Department of Women's and Children's Health, Institute of Life Course and Medical Sciences, University of Liverpool, Liverpool, UK
NIHR Clinical Research Facility, Alder Hey Children's NHS Foundation Trust, Liverpool, UK.
BMJ Case Rep. 2022 Jun 9;15(6):e250152. doi: 10.1136/bcr-2022-250152.
A previously healthy boy of preschool age was brought to the emergency department by ambulance with respiratory distress following the accidental inhalation of food contact dust (cake decorating powder). Prehospital oxygen saturations were 80% in room air. Initial treatment was with oxygen, nebulised salbutamol, oral dexamethasone and intravenous amoxicillin/clavulanic acid. Treatment was escalated to nasal high flow oxygen therapy and high dependency care within 8 hours.
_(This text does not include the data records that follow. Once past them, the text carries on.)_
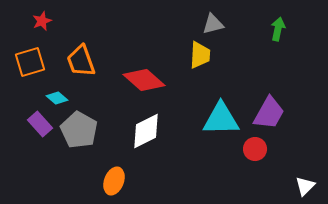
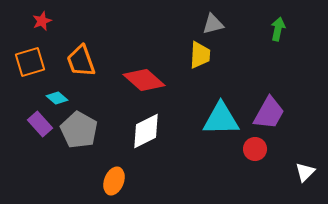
white triangle: moved 14 px up
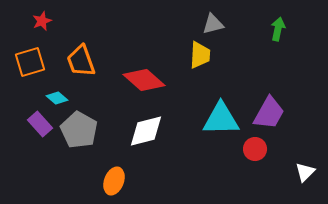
white diamond: rotated 12 degrees clockwise
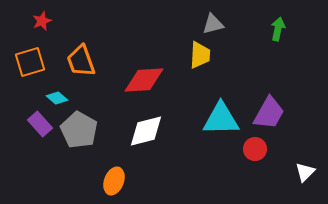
red diamond: rotated 45 degrees counterclockwise
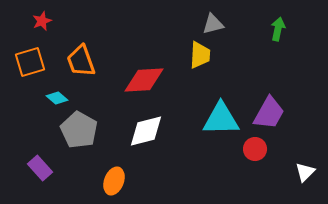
purple rectangle: moved 44 px down
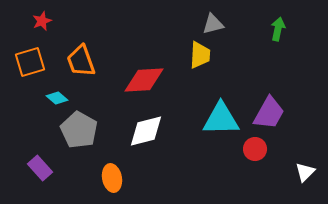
orange ellipse: moved 2 px left, 3 px up; rotated 32 degrees counterclockwise
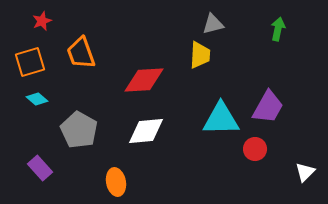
orange trapezoid: moved 8 px up
cyan diamond: moved 20 px left, 1 px down
purple trapezoid: moved 1 px left, 6 px up
white diamond: rotated 9 degrees clockwise
orange ellipse: moved 4 px right, 4 px down
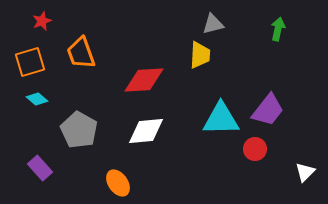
purple trapezoid: moved 3 px down; rotated 9 degrees clockwise
orange ellipse: moved 2 px right, 1 px down; rotated 24 degrees counterclockwise
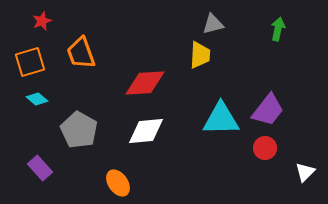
red diamond: moved 1 px right, 3 px down
red circle: moved 10 px right, 1 px up
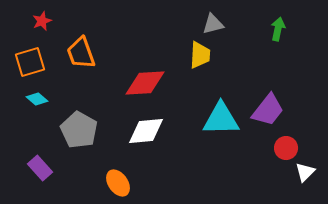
red circle: moved 21 px right
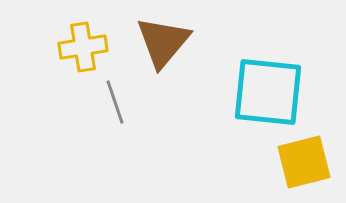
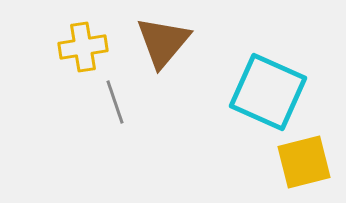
cyan square: rotated 18 degrees clockwise
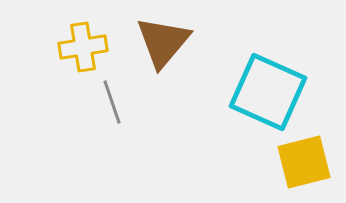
gray line: moved 3 px left
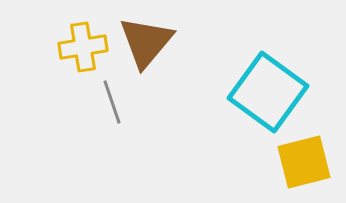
brown triangle: moved 17 px left
cyan square: rotated 12 degrees clockwise
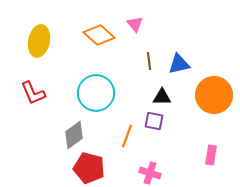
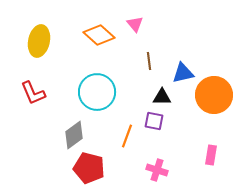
blue triangle: moved 4 px right, 9 px down
cyan circle: moved 1 px right, 1 px up
pink cross: moved 7 px right, 3 px up
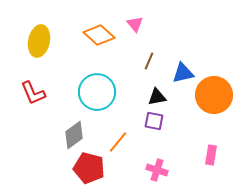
brown line: rotated 30 degrees clockwise
black triangle: moved 5 px left; rotated 12 degrees counterclockwise
orange line: moved 9 px left, 6 px down; rotated 20 degrees clockwise
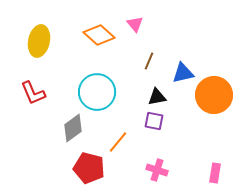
gray diamond: moved 1 px left, 7 px up
pink rectangle: moved 4 px right, 18 px down
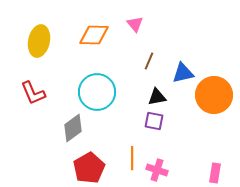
orange diamond: moved 5 px left; rotated 40 degrees counterclockwise
orange line: moved 14 px right, 16 px down; rotated 40 degrees counterclockwise
red pentagon: rotated 28 degrees clockwise
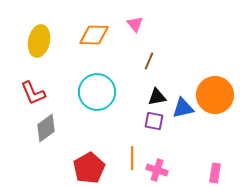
blue triangle: moved 35 px down
orange circle: moved 1 px right
gray diamond: moved 27 px left
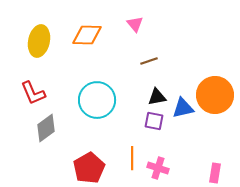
orange diamond: moved 7 px left
brown line: rotated 48 degrees clockwise
cyan circle: moved 8 px down
pink cross: moved 1 px right, 2 px up
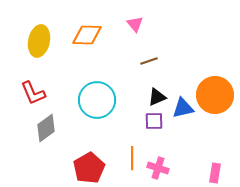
black triangle: rotated 12 degrees counterclockwise
purple square: rotated 12 degrees counterclockwise
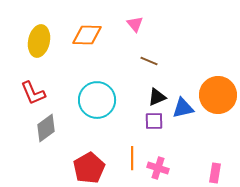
brown line: rotated 42 degrees clockwise
orange circle: moved 3 px right
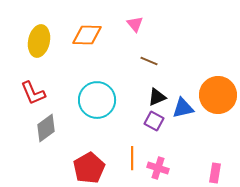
purple square: rotated 30 degrees clockwise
Lung fields on his initial chest X-ray were clear but the following day showed perihilar infiltrates extending into the lower zones in keeping with inflammation. He was treated with intravenous methylprednisolone, followed by a weaning dose of oral prednisolone over 14 days.He required oxygen therapy for 9 days and remained in hospital for 11 days. Outpatient follow-up, 24 days after the inhalation took place was reassuring with the child showing no signs of abnormal respiratory symptoms.
一名学龄前健康男童在意外吸入食物接触粉尘(蛋糕装饰粉)后出现呼吸窘迫,由救护车送往急诊部。入院前室内空气氧饱和度为 80%。初始治疗包括吸氧、沙丁胺醇雾化吸入、口服地塞米松和静脉用阿莫西林/克拉维酸。8 小时内治疗升级为经鼻高流量氧疗和高依赖护理。最初的胸部 X 线显示双肺野清晰,但次日显示肺门周围浸润延伸至下区,符合炎症表现。他接受了静脉甲基强的松龙治疗,随后在 14 天内逐渐减少口服泼尼松剂量。他需要氧疗 9 天,住院 11 天。吸入后 24 天的门诊随访结果令人安心,患儿无任何异常呼吸症状。